10 thoughts on “‘C’ For ‘Chinese’…”

  1. I became a connoiseur of authentic Chinese food while in China, and there are two points to make. 1 – It’s really hard to find seriously authentic Chinese food here (though easier in CA than elsewhere I imagine), in part because some of the spices (like the Sichuan “ma la”) aren’t technically covered/allowed by the FDA. 2 – Most of the “laowai” I knew in China also ate street-cooked food and in dirty-holes-in-the-wall and very rarely got ill. I doubt any of those places would get even a “C” rating, but there was nothing to fear, and the food was assuredly better than 95% of our “A” rated Chinese restaurants.

  2. The only kind of “C” restaurant I’ll eat at is at a Chinese one. Changston is right, a “C” restaurant can’t be any worse than something you might eat from a street vendor in Asia.

  3. I’ve had no qualms about eating at places with a B designation but the doctrine of paranoia has instilled fear enough in me to avoid places with grades below that. I can understand what’s being said about different cooking techniques leading to different standards of acceptance in different parts of the world but then how do I distinguish between a place simply practicing ethnic and clean cooking practices and some place bordering on plain unsanitary?

    I’d like to be able to enjoy a meal prepared to the standards of taste and succulence of its country of origin but without running the risk of food poisoning. So, what’s the recourse?

  4. I think the problem with a B or C grade in some cases is not the quality of food storage and temperature, it’s the vermin and cock roaches that invade the restaurants that bothers me.

  5. I have been eating at Chinese restaurants in the San Gabriel Valley my entire life, and have never gotten sick once from them. My favorite restaurant in the SGV has had a B as long as I’ve been going there. The place is always very clean, and the food is always excellent.

    The explanation that there are cultural practices which don’t fit the A rating works for me.

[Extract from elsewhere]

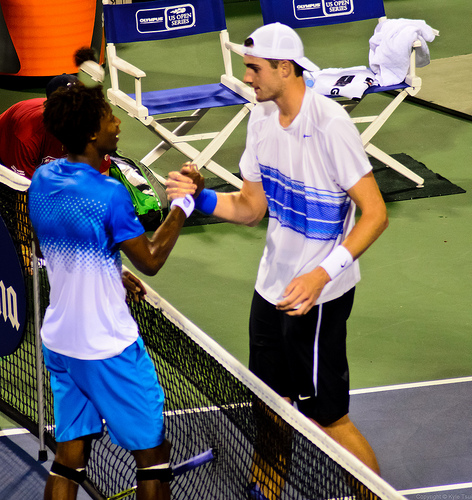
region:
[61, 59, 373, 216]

    However, a B is the lowest I will go. C or less, forget it.

  6. some of my friends wont take a chinese restaurant seriously if it has an A rating. the lower the rating, the higher the flavor, ;)

  7. When they first implemented the grading system, I read an article talking about how one of the faults was that it was culturally biased against Chinese and Southeast Asian restaurants. For example, they said that Chinese restaurants prefer to hang their poultry which is not necessarily unhealthy, but is against our health code. I don’t remember all of the details, but that’s the gist was that you could expect to see a large number of B’s and C’s in Chinese and Thai restaurants. Don’t know how true any of that is, but it makes me feel better.

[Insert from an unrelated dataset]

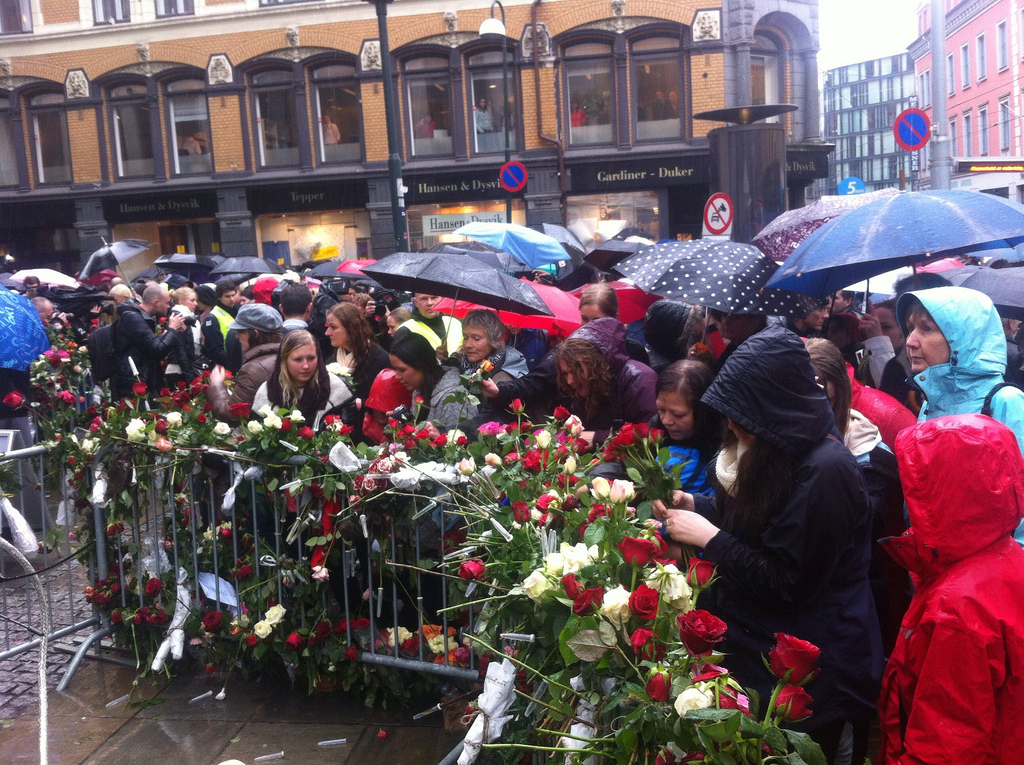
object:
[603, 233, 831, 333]
umbrella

  8. I guess I have no qualms eating at a “C” joint. They’re so rare that when they do show up, I usually laugh and wonder what the hell they did to deserve it. I’ve eaten dimsum at C joints, enjoyed every bite and never got sick. 5000! brings up an interesting point re: hanging poultry above – I’m wondering what the Koreans are doing to merit so very many Bs themselves, as they don’t usually serve a lot of poultry.

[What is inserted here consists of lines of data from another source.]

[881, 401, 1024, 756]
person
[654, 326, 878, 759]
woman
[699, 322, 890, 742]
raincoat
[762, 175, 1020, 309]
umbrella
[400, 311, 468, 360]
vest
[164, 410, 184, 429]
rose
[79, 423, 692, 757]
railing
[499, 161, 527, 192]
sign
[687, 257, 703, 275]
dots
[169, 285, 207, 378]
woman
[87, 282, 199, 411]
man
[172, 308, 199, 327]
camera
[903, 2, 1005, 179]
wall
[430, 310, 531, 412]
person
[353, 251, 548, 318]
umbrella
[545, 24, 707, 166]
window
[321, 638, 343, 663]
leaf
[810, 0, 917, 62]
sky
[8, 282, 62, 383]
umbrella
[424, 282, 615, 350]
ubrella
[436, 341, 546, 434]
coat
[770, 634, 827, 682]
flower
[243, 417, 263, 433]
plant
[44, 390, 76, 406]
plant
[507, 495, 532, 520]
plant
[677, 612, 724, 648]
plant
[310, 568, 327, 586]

    Places like oki-dog and apple pan though … you have to wonder. Both recently got upgraded; oki to a B and applepan all the way back up to an A. Regardless of grade, sometimes those are the kinds of shacks you just have to belly up to and say ‘fuck it, it’s time to eat here. now.’

  9. It could be that the Chinese restaurants simply don’t bother trying to make their kitchens extra-clean and tidy when the health inspector comes around. Most (non-Chinese) restaurants operate day-to-day at around a C level anyway.

    I’ve eaten at B and C Chinese and Indian restaurants, and never had a problem. I’ve also gotten sick from eating at an A restaurant (although I suspect the problem was in the preparation). I don’t really pay attention to those ratings.

  10. re: “make their kitchens extra-clean and tidy when the health inspector comes around” … I don’t think it works that way. At my last job I spoke with the guy who ran the lunch counter while he was being graded. He was pacing around nervously outside the joint. Apparently restaurants aren’t given advance warning of the grading day, so they’re graded fairly on their day-to-day operation. At best they can probably guess as to a window of dates when they will be reviewed.